Of course, some of the changes were positive. My diet went from cheap wine and Aldi’s finest frozen goods to delicious, home-cooked meals. My sleep routine improved, and I actually started to drink enough water. Daily cuddles with a dog does wonders for your sanity.
Change of Environment
The change from living at university to living at home was as I expected – not exactly seamless. “It’s the little things you forget”, explained a friend. “Your best friend isn’t just across the corridor anymore, they’re suddenly bloody miles away”. For most graduates, life after university involves at least a short period of living at home, back with parents and siblings that you might not have lived with for a few years. It’s an adjustment which can be slightly harder than anticipated because you’re not just ‘back for the holidays’ or ‘back to study’ – you’re back for good.
I found it challenging that I went from living in Selly Oak’s finest area, with easy access to the wonderful city of Birmingham… to life in a village.
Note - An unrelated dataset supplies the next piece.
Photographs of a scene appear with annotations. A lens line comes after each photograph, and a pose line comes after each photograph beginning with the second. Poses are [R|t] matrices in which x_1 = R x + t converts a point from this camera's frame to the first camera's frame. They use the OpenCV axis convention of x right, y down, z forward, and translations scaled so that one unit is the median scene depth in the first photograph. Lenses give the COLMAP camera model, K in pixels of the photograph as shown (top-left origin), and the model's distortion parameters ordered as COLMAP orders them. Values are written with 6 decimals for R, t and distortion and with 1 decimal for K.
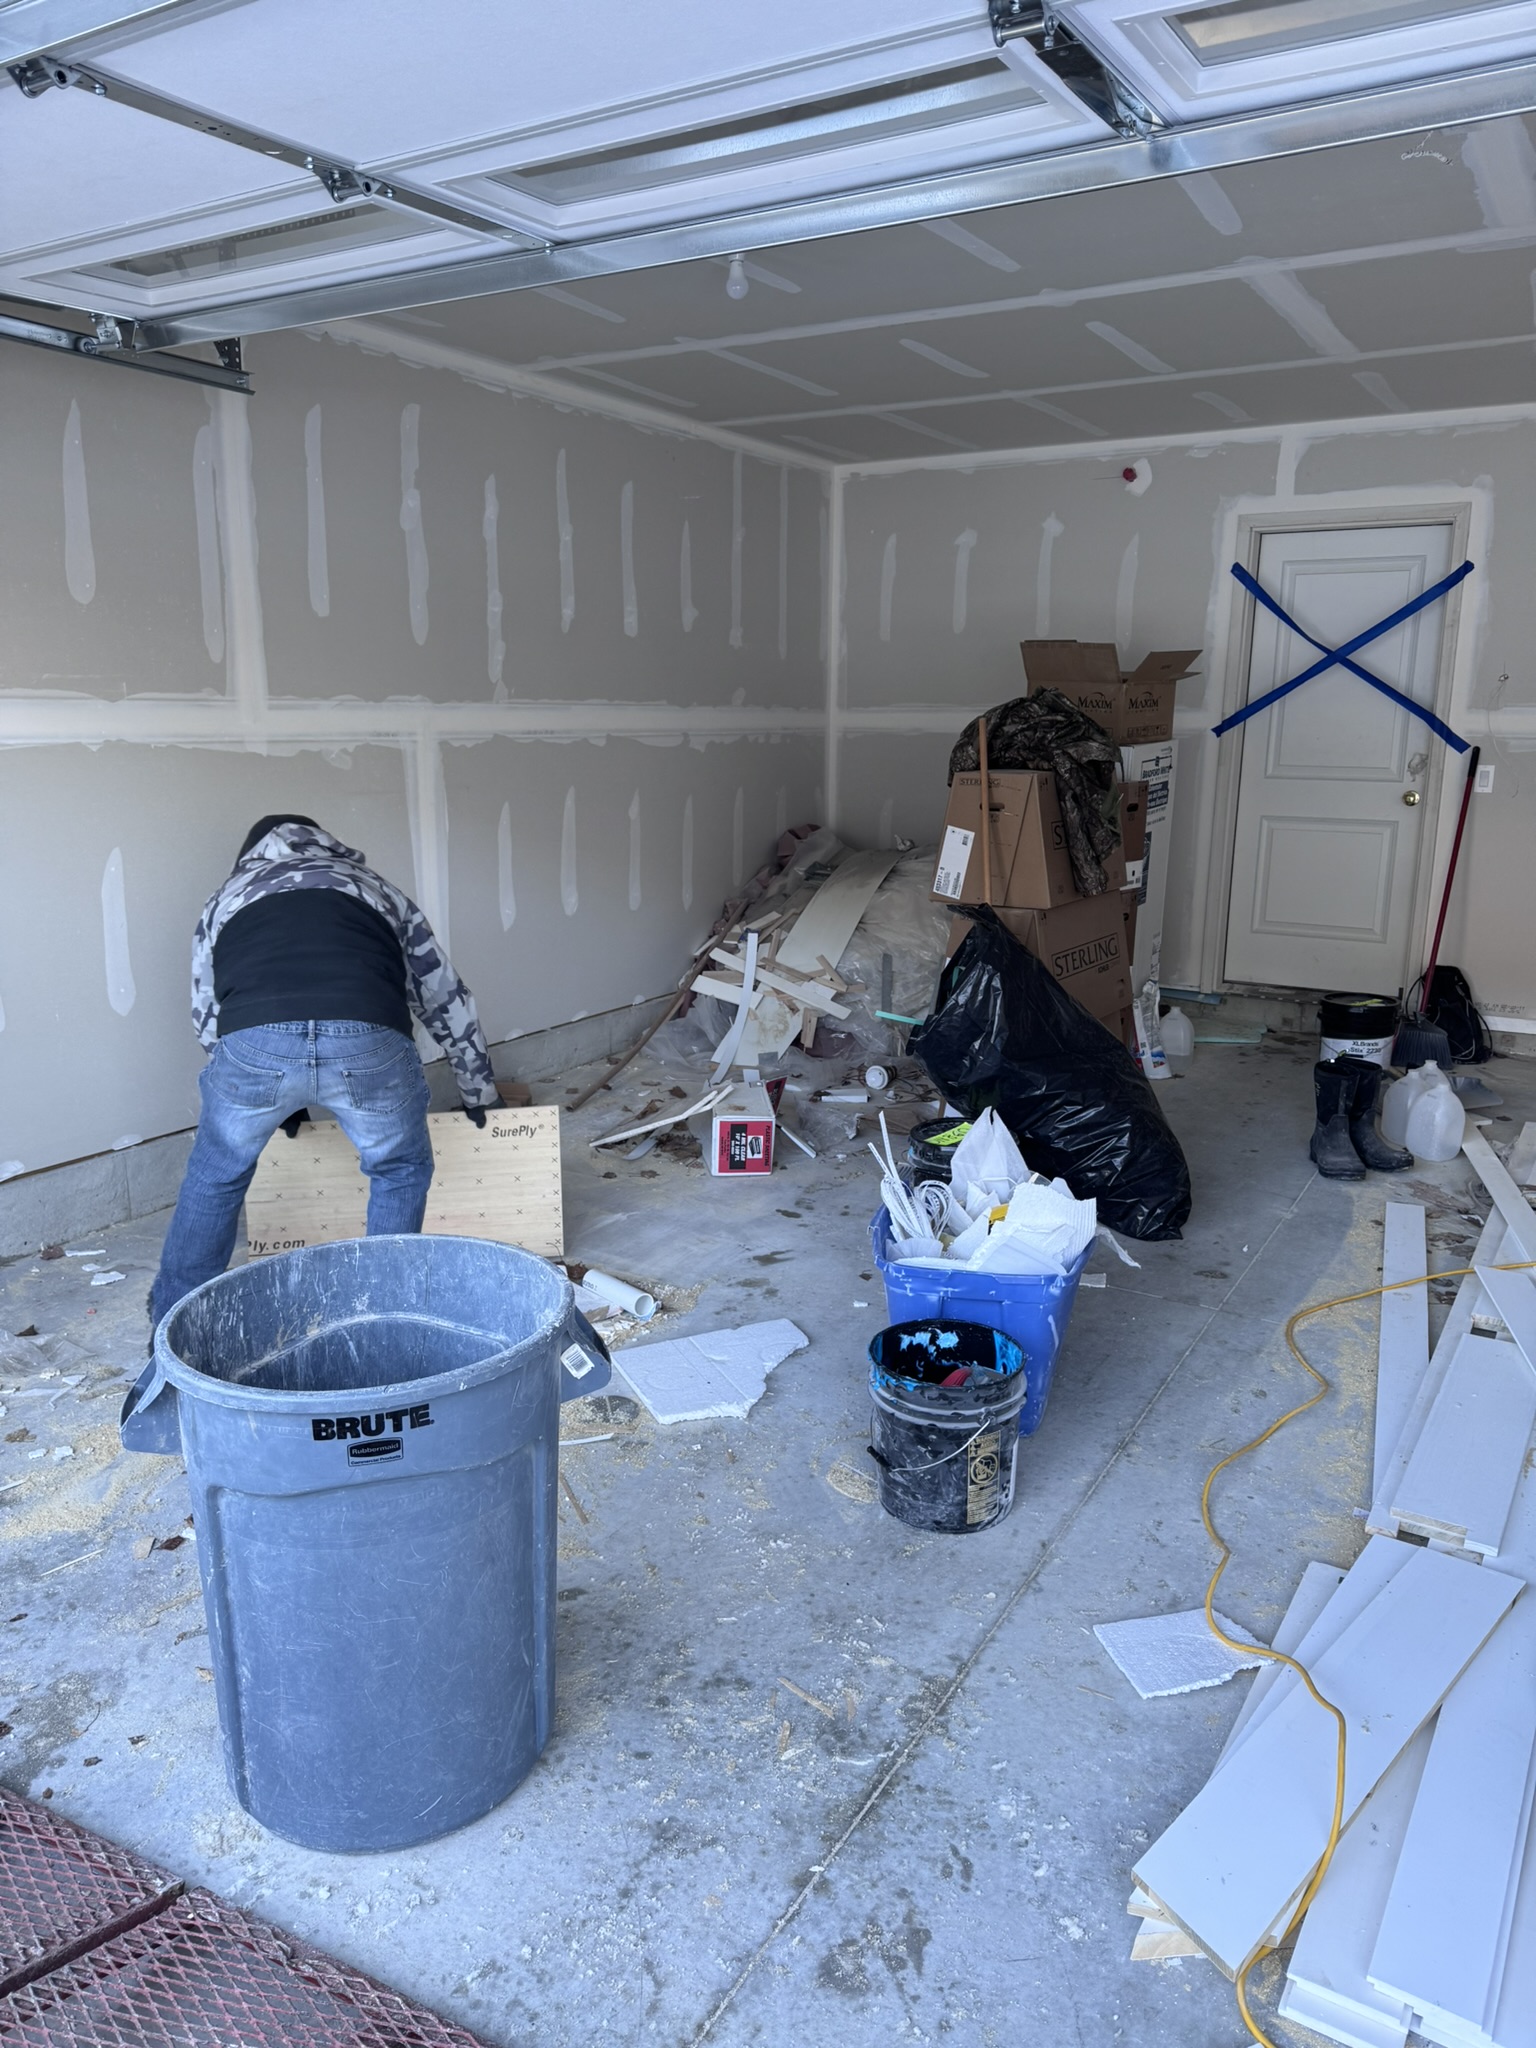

It’s leafy and beautiful, but there’s absolutely nothing within walking distance. Without a car, life became a little stagnant. Thank goodness for online shopping. On another note, the dog barking totally gives it away when I try to sneak home in the early hours of the morning post gin drinking.
Change of Pressure
More than anything, I found myself wrestling with a tiny existential crisis each morning. Of course, this sounds totally dramatic, but it was probably due to a change in pressure. Rather than exams to prepare for, or deadlines to meet, my goals became huge, sweeping and seemingly impossible statements. ‘Get a job‘. ‘Choose a Career‘. Every moment spent not job hunting felt guilty, and yet all I wanted to do for a while was sleep and watch Netflix.
Is this universal?
Regardless of the reason, most graduates find graduating, moving back home and job hunting a slight shock to the system. Moving to University was scary for sure but there was advice, systems, and people in brightly coloured t-shirts showing you where to go for your first couple of days. Graduating felt a little like being pushed into the deep end and expecting to swim straight away. Of course, we probably make it worse for ourselves, because no one talks about how tough it can feel. I’m going to be brave and say it, to the Internet and mostly my Mum – life post-graduation was scary, difficult, and at times really draining.
Post-grad blues were a real issue for me, and it took a lot longer than I expected to feel like myself again. This blog post has sat in my drafts for months now, because I didn’t want to admit how much this affected me. It’s easier to be vulnerable retrospectively, but this is a conversation I’d like to be part of. Of course, a lot of laughter, sunshine and gin-drinking can help anything. The post-grad slump was unexpected, but luckily, it wasn’t too long before everything balanced out and life was brighter.